It has been usual that a certain security flaw hits only a single operating system at a time, but a new finding from researchers the University of California and University of Michigan show a massive vulnerability across the Android, Windows, and iOS operating systems.
This means millions of apps within those ecosystems could potentially be exposed to compromises if left unattended. That’s in addition to the risks that might lead to data theft if attackers maneuver malicious apps.
Although the researchers performed the security tests on an Android-based mobile device, they also found that the attack method applies to the Windows Phone and iOS operating systems. The commonality of the attack method on all platforms could be attributed to the ability of the apps to gain entry into a mobile device to collect sensitive information of the shared memory.
A common scenario was employed by the researchers to see how the attack works. First, a user downloaded a random app, say desktop background photo. Then the researchers exploited the public side channel, which represents the shared memory of the download. This shared memory is found to be accessible even with a lack of app privileges.

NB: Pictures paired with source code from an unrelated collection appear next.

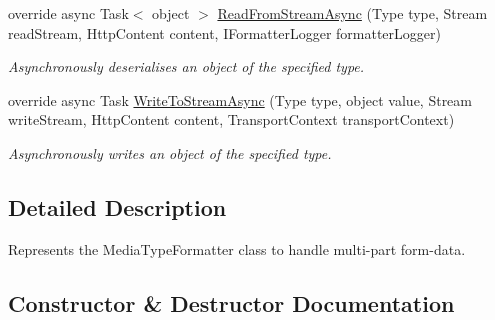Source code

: \begin{DoxyCompactItemize}
override async Task$<$ object $>$ \hyperlink{classCqrs_1_1WebApi_1_1Formatters_1_1FormMultipart_1_1FormMultipartEncodedMediaTypeFormatter_a4599833b528ecb762d9d5d2c72b11d90_a4599833b528ecb762d9d5d2c72b11d90}{Read\+From\+Stream\+Async} (Type type, Stream read\+Stream, Http\+Content content, I\+Formatter\+Logger formatter\+Logger)
\begin{DoxyCompactList}\small\item\em Asynchronously deserialises an object of the specified type. \end{DoxyCompactList}\item 
override async Task \hyperlink{classCqrs_1_1WebApi_1_1Formatters_1_1FormMultipart_1_1FormMultipartEncodedMediaTypeFormatter_aced660e9ab818558fc5728ec82e2434e_aced660e9ab818558fc5728ec82e2434e}{Write\+To\+Stream\+Async} (Type type, object value, Stream write\+Stream, Http\+Content content, Transport\+Context transport\+Context)
\begin{DoxyCompactList}\small\item\em Asynchronously writes an object of the specified type. \end{DoxyCompactList}\end{DoxyCompactItemize}


\subsection{Detailed Description}
Represents the Media\+Type\+Formatter class to handle multi-\/part form-\/data. 



\subsection{Constructor \& Destructor Documentation}
\mbox{\label{classCqrs_1_1WebApi_1_1Formatters_1_1FormMultipart_1_1FormMultipartEncodedMediaTypeFormatter_a73f24dec1824edeaaa019bc0dfa1b2e2_a73f24dec1824edeaaa019bc0dfa1b2e2}} 
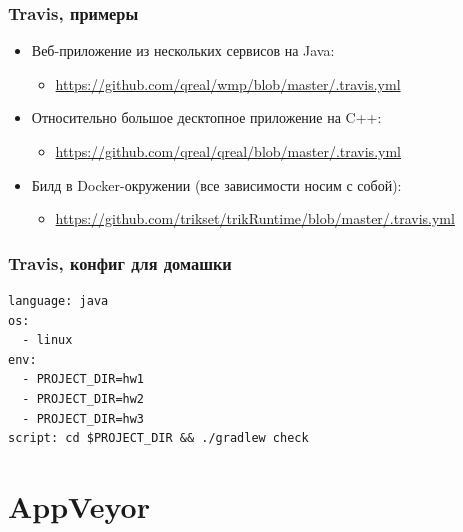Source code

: \documentclass[xetex,mathserif,serif]{beamer}
\begin{document}
	\begin{frame}
		\frametitle{Travis, примеры}
		\begin{itemize}
			\item Веб-приложение из нескольких сервисов на Java:
			\begin{itemize}
				\item \url{https://github.com/qreal/wmp/blob/master/.travis.yml}
			\end{itemize}
			\item Относительно большое десктопное приложение на C++:
			\begin{itemize}
				\item \url{https://github.com/qreal/qreal/blob/master/.travis.yml}
			\end{itemize}
			\item Билд в Docker-окружении (все зависимости носим с собой):
			\begin{itemize}
				\item \url{https://github.com/trikset/trikRuntime/blob/master/.travis.yml}
			\end{itemize}
		\end{itemize}
	\end{frame}

	\begin{frame}[fragile]
		\frametitle{Travis, конфиг для домашки}
		\begin{verbatim}
language: java
os:
  - linux
env:
  - PROJECT_DIR=hw1
  - PROJECT_DIR=hw2
  - PROJECT_DIR=hw3
script: cd $PROJECT_DIR && ./gradlew check
		\end{verbatim}
	\end{frame}

	\section{AppVeyor}
\end{document}
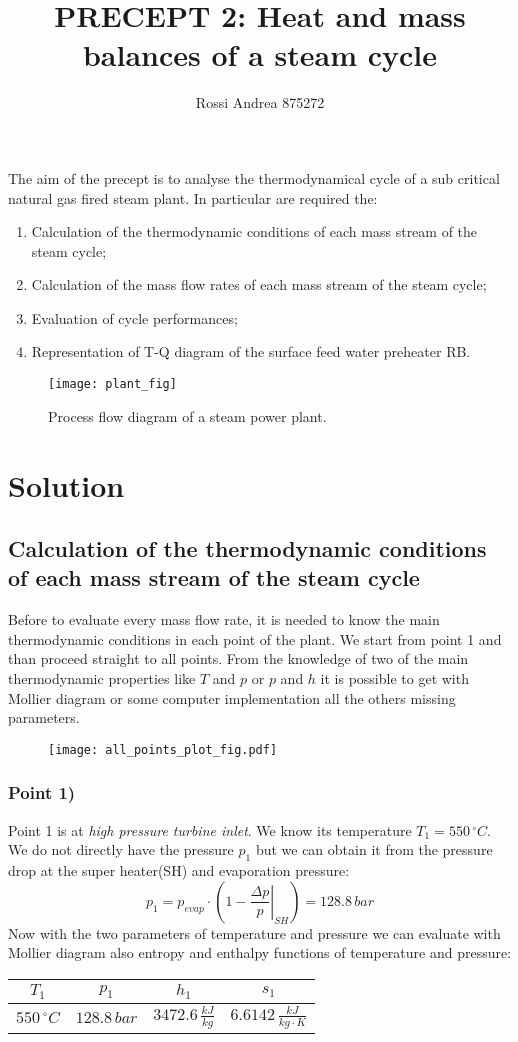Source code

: \documentclass[a4paper,12pt]{article}
\title{\textbf{PRECEPT 2}: Heat and mass balances of a steam cycle }
\author{Rossi Andrea 875272}
\date{}
\newcommand{\celsius}[0]{\,^{\circ}C}
\newcommand{\kjkg}[0]{\,\frac{kJ}{kg}}
\newcommand{\kjkgk}[0]{\,\frac{kJ}{kg \cdot K}}
\newcommand{\md}[0]{Mollier diagram }
\newcommand{\pointdatatable}[5]{
\begin{center}
\tabulinesep=1.2mm
\begin{tabu}{|c|c|c|c|}
\hline
$ T_{#1} $ & $ p_{#1} $ & $ h_{#1} $ & $ s_{#1} $\\ \hline
$ #2 \celsius $ & $ #3 \,bar $ & $ #4 \kjkg $ & $ #5 \kjkgk $\\ \hline
\end{tabu}
\end{center}
}
\begin{document}
\maketitle

The aim of the precept is to analyse the thermodynamical cycle of a sub critical natural gas fired steam plant. In particular are required the:

\begin{enumerate}[label=\Alph*]
\item Calculation of the thermodynamic conditions of each mass stream of the steam cycle;
\item Calculation of the mass flow rates of each mass stream of the steam cycle;
\item Evaluation of cycle performances; 
\item Representation of T-Q diagram of the surface feed water preheater RB. 
\end{enumerate}

\begin{figure}[h]
  \caption{Process flow diagram of a steam power plant.}
  \centering
    \texttt{[image: plant\_fig]}
\end{figure}

\section{Solution}

\subsection{Calculation of the thermodynamic conditions of each mass stream of the steam cycle} 

Before to evaluate every mass flow rate, it is needed to know the main thermodynamic conditions in each point of the plant. We start from point 1 and than proceed straight to all points. From the knowledge of two of the main thermodynamic properties like $T$ and $p$ or $p$ and $h$ it is possible to get with \md or some computer implementation all the others missing parameters.

\begin{figure}[h]
	\centering
    \texttt{[image: all\_points\_plot\_fig.pdf]}
\end{figure}

\subsubsection*{Point 1)}
Point 1 is at \emph{high pressure turbine inlet}. We know its temperature $T_1=550\celsius$. We do not directly have the pressure $p_1$ but we can obtain it from the pressure drop at the super heater(SH) and evaporation pressure:
\begin{equation}
p_1 = p_{evap} \cdot \left( 1- \left. \frac{\Delta p}{p} \right\rvert_{SH} \right) = 128.8\,bar
\end{equation}
Now with the two parameters of temperature and pressure we can evaluate with \md also entropy and enthalpy functions of temperature and pressure:
\pointdatatable{1}{550}{128.8}{3472.6}{6.6142}
%
%
%
\end{document}
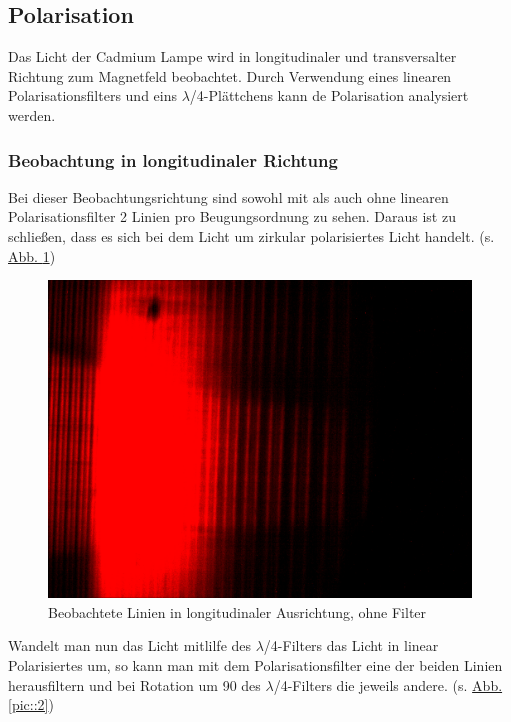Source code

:   \subsection{Polarisation}
    Das Licht der Cadmium Lampe wird in longitudinaler und transversalter Richtung zum Magnetfeld beobachtet. Durch Verwendung eines linearen Polarisationsfilters und eins $\lambda$/4-Plättchens kann de Polarisation analysiert werden.

    \subsubsection{Beobachtung in longitudinaler Richtung}
      Bei dieser Beobachtungsrichtung sind sowohl mit als auch ohne linearen Polarisationsfilter 2 Linien pro Beugungsordnung zu sehen. Daraus ist zu schließen, dass es sich bei dem Licht um zirkular polarisiertes Licht handelt. (s. \hyperref[pic::1]{Abb. \ref*{pic::1}})

      \begin{figure}[H]
        \centering
        \includegraphics[width=.6\paperwidth, trim={0 200pt 0 400pt}, clip]{Auswertung/data/long/10A_0}
        \caption{Beobachtete Linien in longitudinaler Ausrichtung, ohne Filter}
        \label{pic::1}
      \end{figure}

      Wandelt man nun das Licht mitlilfe des $\lambda$/4-Filters das Licht in linear Polarisiertes um, so kann man mit dem Polarisationsfilter eine der beiden Linien herausfiltern und bei Rotation um \SI{90}{\deg} des $\lambda$/4-Filters die jeweils andere. (s. \hyperref[pic::2]{Abb. \ref*{pic::2}})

The researchers then kept track of the shared memory to tie in the changes with the transition of the activity. This monitors every event that a user performs on an app. So when a user logs in to Gmail or an online bank account, there is a good chance that the details of that activity has been monitored.
For the attack to push through, certain requirements must be met. One, attackers should perform the attack in real time to catch the moment when a potential victim logs in to an online account in social media or productivity software tools. Then the attacker should see to it that the hack is hidden from the radar of the user by doing it at the right time.
The researchers found that this method proved successful during their tests most of the time. They were also able to perform the test hack successfully on Gmail. However, the method failed most of the time when tested on Amazon. That is so because of the system’s smooth transition of activities from one event to another, therefore creating hard timing for attackers to pull off a hack.
Again, timing is key here for the hacker. So it can be said that Android makes it easy for attackers to perform the attack because of the ease with which the timing of the attack could done on this platform.
Users of this platform are advised not to install apps from third-party stores.